Afghanistan has gotten much less attention than Syria, or even Yemen, in the U.S. media lately, but the situation there is increasingly dire, with the Taliban having taken over more territory in 2016 than in any other year of its fight against he U.S.-backed government. In the meantime, an offshoot of ISIS has been expanding in the country as well. The group, based in Nangarhar province where the MOAB was dropped, took responsibility for the February attack on a Sufi shrine across the border in Pakistan that killed nearly 90 people. A U.S. Green Beret was killed in fighting with ISIS in Nangarhar last weekend.
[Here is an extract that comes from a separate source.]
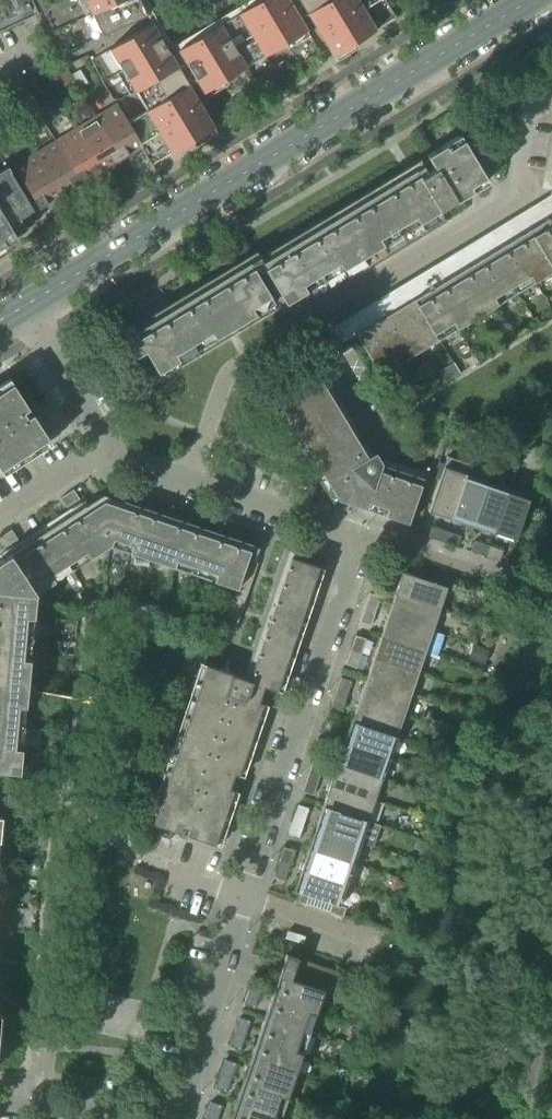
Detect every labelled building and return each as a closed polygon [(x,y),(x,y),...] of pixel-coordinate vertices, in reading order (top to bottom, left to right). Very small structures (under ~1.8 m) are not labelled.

The MOAB was developed during the Iraq war but never used. As my colleague Fred Kaplan wrote at the time, there was speculation it could be used to target Saddam Hussein palaces. But military officials said at the time that it had been conceived mainly for “psychological operations”—an explosion so big that the enemy would stop fighting. So the bomb may have been used less for any tactical purpose than to send a message.

In any event, the Trump administration’s newfound concern about civilian deaths doesn’t appear to have slowed down its determination to “bomb the shit” out of ISIS. In other news that will probably get less attention than the great big bomb, a U.S. airstrike accidentally hit friendly forces fighting ISIS in northern Syria on Tuesday, killing 18.